▶ [Work task]: For every entry, output the exact wording.

▶ [Records provided]:
******

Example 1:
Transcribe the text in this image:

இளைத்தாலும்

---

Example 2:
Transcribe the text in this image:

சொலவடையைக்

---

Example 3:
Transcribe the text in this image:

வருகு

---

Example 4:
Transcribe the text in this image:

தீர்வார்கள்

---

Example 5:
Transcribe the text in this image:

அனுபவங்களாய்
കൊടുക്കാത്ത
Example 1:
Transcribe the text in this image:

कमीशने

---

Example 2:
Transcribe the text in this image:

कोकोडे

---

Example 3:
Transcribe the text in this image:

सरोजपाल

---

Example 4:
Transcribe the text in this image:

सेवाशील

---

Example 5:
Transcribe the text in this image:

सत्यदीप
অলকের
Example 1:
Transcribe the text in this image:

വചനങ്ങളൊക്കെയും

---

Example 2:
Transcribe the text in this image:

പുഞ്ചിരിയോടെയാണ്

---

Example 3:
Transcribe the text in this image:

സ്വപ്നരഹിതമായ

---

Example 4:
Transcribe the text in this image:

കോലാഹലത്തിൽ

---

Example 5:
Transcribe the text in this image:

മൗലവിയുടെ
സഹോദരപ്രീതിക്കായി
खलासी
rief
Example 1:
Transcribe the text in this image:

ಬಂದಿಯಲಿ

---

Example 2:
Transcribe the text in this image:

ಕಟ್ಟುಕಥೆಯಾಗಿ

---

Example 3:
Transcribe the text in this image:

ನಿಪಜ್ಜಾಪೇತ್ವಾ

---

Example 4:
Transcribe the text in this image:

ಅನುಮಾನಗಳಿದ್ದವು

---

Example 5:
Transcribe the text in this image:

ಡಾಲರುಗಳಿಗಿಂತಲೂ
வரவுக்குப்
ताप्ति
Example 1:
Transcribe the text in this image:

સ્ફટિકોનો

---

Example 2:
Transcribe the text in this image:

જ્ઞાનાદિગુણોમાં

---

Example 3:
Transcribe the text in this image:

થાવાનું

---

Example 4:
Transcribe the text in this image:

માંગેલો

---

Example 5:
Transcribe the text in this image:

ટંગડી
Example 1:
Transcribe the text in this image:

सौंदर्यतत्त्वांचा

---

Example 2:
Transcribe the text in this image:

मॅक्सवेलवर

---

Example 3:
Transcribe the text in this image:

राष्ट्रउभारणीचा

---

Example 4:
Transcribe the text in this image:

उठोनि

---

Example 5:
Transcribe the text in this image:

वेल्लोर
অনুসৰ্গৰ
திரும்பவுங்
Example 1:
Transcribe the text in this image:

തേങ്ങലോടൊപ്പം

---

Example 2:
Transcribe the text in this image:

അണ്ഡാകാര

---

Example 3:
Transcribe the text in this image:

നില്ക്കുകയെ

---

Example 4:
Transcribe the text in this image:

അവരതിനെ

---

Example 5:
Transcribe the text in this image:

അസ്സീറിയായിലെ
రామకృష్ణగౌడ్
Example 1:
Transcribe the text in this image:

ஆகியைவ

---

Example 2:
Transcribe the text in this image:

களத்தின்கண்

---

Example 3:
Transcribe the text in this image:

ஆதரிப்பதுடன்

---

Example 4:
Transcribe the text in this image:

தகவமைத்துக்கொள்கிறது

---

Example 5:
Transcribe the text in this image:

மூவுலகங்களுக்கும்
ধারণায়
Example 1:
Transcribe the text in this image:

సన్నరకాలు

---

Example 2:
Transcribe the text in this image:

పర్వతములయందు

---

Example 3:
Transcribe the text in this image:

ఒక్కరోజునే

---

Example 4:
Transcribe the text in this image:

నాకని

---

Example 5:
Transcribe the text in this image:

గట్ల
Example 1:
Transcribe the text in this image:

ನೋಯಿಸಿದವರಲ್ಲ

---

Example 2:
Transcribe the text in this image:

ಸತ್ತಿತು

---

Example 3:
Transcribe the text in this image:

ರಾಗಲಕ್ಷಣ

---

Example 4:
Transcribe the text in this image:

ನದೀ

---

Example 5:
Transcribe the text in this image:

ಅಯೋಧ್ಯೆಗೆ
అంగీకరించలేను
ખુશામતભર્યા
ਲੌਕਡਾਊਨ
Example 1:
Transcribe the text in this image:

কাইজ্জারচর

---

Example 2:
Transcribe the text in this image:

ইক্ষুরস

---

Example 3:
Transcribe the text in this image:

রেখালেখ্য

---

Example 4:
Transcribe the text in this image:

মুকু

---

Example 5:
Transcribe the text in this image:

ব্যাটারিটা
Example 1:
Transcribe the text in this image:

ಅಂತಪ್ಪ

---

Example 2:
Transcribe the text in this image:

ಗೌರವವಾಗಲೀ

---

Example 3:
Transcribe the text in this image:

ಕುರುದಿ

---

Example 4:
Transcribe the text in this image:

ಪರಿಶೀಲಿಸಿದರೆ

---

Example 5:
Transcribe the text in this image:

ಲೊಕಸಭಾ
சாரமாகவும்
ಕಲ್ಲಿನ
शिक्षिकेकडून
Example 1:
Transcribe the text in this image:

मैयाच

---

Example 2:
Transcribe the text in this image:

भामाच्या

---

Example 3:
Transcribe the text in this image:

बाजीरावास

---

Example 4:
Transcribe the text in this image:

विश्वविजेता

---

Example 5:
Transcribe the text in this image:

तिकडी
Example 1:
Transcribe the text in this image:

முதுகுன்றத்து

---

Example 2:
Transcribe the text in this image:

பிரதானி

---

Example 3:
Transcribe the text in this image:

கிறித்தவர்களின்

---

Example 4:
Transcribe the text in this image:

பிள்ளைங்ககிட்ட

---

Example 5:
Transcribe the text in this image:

******

▶ [Answer space]:
Example 1:
Transcribe the text in this image:

இளைத்தாலும்

---

Example 2:
Transcribe the text in this image:

சொலவடையைக்

---

Example 3:
Transcribe the text in this image:

வருகு

---

Example 4:
Transcribe the text in this image:

தீர்வார்கள்

---

Example 5:
Transcribe the text in this image:

அனுபவங்களாய்
കൊടുക്കാത്ത
Example 1:
Transcribe the text in this image:

कमीशने

---

Example 2:
Transcribe the text in this image:

कोकोडे

---

Example 3:
Transcribe the text in this image:

सरोजपाल

---

Example 4:
Transcribe the text in this image:

सेवाशील

---

Example 5:
Transcribe the text in this image:

सत्यदीप
অলকের
Example 1:
Transcribe the text in this image:

വചനങ്ങളൊക്കെയും

---

Example 2:
Transcribe the text in this image:

പുഞ്ചിരിയോടെയാണ്

---

Example 3:
Transcribe the text in this image:

സ്വപ്നരഹിതമായ

---

Example 4:
Transcribe the text in this image:

കോലാഹലത്തിൽ

---

Example 5:
Transcribe the text in this image:

മൗലവിയുടെ
സഹോദരപ്രീതിക്കായി
खलासी
rief
Example 1:
Transcribe the text in this image:

ಬಂದಿಯಲಿ

---

Example 2:
Transcribe the text in this image:

ಕಟ್ಟುಕಥೆಯಾಗಿ

---

Example 3:
Transcribe the text in this image:

ನಿಪಜ್ಜಾಪೇತ್ವಾ

---

Example 4:
Transcribe the text in this image:

ಅನುಮಾನಗಳಿದ್ದವು

---

Example 5:
Transcribe the text in this image:

ಡಾಲರುಗಳಿಗಿಂತಲೂ
வரவுக்குப்
ताप्ति
Example 1:
Transcribe the text in this image:

સ્ફટિકોનો

---

Example 2:
Transcribe the text in this image:

જ્ઞાનાદિગુણોમાં

---

Example 3:
Transcribe the text in this image:

થાવાનું

---

Example 4:
Transcribe the text in this image:

માંગેલો

---

Example 5:
Transcribe the text in this image:

ટંગડી
Example 1:
Transcribe the text in this image:

सौंदर्यतत्त्वांचा

---

Example 2:
Transcribe the text in this image:

मॅक्सवेलवर

---

Example 3:
Transcribe the text in this image:

राष्ट्रउभारणीचा

---

Example 4:
Transcribe the text in this image:

उठोनि

---

Example 5:
Transcribe the text in this image:

वेल्लोर
অনুসৰ্গৰ
திரும்பவுங்
Example 1:
Transcribe the text in this image:

തേങ്ങലോടൊപ്പം

---

Example 2:
Transcribe the text in this image:

അണ്ഡാകാര

---

Example 3:
Transcribe the text in this image:

നില്ക്കുകയെ

---

Example 4:
Transcribe the text in this image:

അവരതിനെ

---

Example 5:
Transcribe the text in this image:

അസ്സീറിയായിലെ
రామకృష్ణగౌడ్
Example 1:
Transcribe the text in this image:

ஆகியைவ

---

Example 2:
Transcribe the text in this image:

களத்தின்கண்

---

Example 3:
Transcribe the text in this image:

ஆதரிப்பதுடன்

---

Example 4:
Transcribe the text in this image:

தகவமைத்துக்கொள்கிறது

---

Example 5:
Transcribe the text in this image:

மூவுலகங்களுக்கும்
ধারণায়
Example 1:
Transcribe the text in this image:

సన్నరకాలు

---

Example 2:
Transcribe the text in this image:

పర్వతములయందు

---

Example 3:
Transcribe the text in this image:

ఒక్కరోజునే

---

Example 4:
Transcribe the text in this image:

నాకని

---

Example 5:
Transcribe the text in this image:

గట్ల
Example 1:
Transcribe the text in this image:

ನೋಯಿಸಿದವರಲ್ಲ

---

Example 2:
Transcribe the text in this image:

ಸತ್ತಿತು

---

Example 3:
Transcribe the text in this image:

ರಾಗಲಕ್ಷಣ

---

Example 4:
Transcribe the text in this image:

ನದೀ

---

Example 5:
Transcribe the text in this image:

ಅಯೋಧ್ಯೆಗೆ
అంగీకరించలేను
ખુશામતભર્યા
ਲੌਕਡਾਊਨ
Example 1:
Transcribe the text in this image:

কাইজ্জারচর

---

Example 2:
Transcribe the text in this image:

ইক্ষুরস

---

Example 3:
Transcribe the text in this image:

রেখালেখ্য

---

Example 4:
Transcribe the text in this image:

মুকু

---

Example 5:
Transcribe the text in this image:

ব্যাটারিটা
Example 1:
Transcribe the text in this image:

ಅಂತಪ್ಪ

---

Example 2:
Transcribe the text in this image:

ಗೌರವವಾಗಲೀ

---

Example 3:
Transcribe the text in this image:

ಕುರುದಿ

---

Example 4:
Transcribe the text in this image:

ಪರಿಶೀಲಿಸಿದರೆ

---

Example 5:
Transcribe the text in this image:

ಲೊಕಸಭಾ
சாரமாகவும்
ಕಲ್ಲಿನ
शिक्षिकेकडून
Example 1:
Transcribe the text in this image:

मैयाच

---

Example 2:
Transcribe the text in this image:

भामाच्या

---

Example 3:
Transcribe the text in this image:

बाजीरावास

---

Example 4:
Transcribe the text in this image:

विश्वविजेता

---

Example 5:
Transcribe the text in this image:

तिकडी
Example 1:
Transcribe the text in this image:

முதுகுன்றத்து

---

Example 2:
Transcribe the text in this image:

பிரதானி

---

Example 3:
Transcribe the text in this image:

கிறித்தவர்களின்

---

Example 4:
Transcribe the text in this image:

பிள்ளைங்ககிட்ட

---

Example 5:
Transcribe the text in this image:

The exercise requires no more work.